In practical settings, the application of data science often relies on a wide range of expertise and is preferably performed in multidisciplinary teams.. However, such a collaboration is very challenging. There is ample evidence that cross-disciplinary collaboration fails if there is too much reliance on interfaces and has more chance to succeed if the flow of results among the various disciplinary experts in the teams is nurtured by the creation of domains of shared knowledge and the use of boundary objects, which is an art of its own.
Beyond the buzzwords and sales speeches, it can be said that big data is a big mess and that it needs a kind of artistic inspiration. This brings with it an awkward situation and unpleasant predicament, or one might term it “up shit creek without a paddle in order to compose a piece of music”. Although this image might repel you, it does serve as a metaphor for many big data ventures and in some case the metaphor makes perfect sense. When big data becomes a tool to save human life, then it becomes clear in the sense of Paul Feyerabend that with big data “anything goes”.
Projects must fit their methods and these must adapt during runtime. Scientifically speaking, this is forbidden in many disciplines, but it is exactly this “crime” against scientific rules that provides the true thrill of big data projects. On the one hand, it is possible to courageously leave established disciplinary grounds to discover new land, and on the other, it becomes possible to depart far away from known grounds and drown in a self-made sea of, data generated fictions.

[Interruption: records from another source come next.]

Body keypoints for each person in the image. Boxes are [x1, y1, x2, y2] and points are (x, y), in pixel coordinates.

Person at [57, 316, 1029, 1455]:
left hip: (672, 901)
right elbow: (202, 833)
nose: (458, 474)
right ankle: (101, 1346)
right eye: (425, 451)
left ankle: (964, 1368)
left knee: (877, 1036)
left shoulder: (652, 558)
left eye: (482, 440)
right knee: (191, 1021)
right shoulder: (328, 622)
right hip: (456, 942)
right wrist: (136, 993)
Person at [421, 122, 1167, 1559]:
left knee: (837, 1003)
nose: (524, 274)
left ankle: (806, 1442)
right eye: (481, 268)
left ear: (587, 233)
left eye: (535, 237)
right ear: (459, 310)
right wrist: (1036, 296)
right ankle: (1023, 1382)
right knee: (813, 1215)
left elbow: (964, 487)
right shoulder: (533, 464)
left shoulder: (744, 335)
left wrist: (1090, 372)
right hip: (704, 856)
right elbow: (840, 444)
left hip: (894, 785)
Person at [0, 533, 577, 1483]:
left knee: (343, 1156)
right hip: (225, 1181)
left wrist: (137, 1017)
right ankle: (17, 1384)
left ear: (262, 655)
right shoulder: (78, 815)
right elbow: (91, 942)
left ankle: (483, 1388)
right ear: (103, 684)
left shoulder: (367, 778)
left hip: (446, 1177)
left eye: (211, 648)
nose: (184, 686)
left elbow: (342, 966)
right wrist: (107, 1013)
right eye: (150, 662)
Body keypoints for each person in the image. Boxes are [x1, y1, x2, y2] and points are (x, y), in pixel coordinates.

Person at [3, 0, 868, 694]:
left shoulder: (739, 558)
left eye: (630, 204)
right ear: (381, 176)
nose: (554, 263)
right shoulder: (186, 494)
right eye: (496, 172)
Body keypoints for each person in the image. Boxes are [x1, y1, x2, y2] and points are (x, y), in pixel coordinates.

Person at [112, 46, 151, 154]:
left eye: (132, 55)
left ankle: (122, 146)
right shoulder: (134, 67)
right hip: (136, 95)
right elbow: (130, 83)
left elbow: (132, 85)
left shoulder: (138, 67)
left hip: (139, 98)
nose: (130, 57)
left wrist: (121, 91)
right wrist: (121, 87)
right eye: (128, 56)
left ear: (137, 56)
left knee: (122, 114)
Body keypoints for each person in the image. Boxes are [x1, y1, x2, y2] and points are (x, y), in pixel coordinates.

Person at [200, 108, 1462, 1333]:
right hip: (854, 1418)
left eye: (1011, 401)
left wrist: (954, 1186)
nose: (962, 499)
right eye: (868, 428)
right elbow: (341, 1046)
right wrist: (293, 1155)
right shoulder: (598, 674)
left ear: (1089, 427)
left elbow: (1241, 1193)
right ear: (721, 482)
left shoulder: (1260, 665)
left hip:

There are many types of big data projects with very different tasks, ranging from very trivial to absolutely impossible. For the more challenging amongst them, the following inequality holds true: Big Data ≧ Data + Questions + Algorithmic Knowledge + Commitment + Collaboration. Thereby, the “≧” should be read as “is more than just”, the difference being here the inclusion of a great idea, good luck, or further undefined ingredients such as a broad scientific education. However, great ideas and good luck cannot come to fruition unless the domains of operation are fully understood.. So a proper mix of experience, expertise, talent, and a true commitment to collaboration remain the bottom line of big success with big data.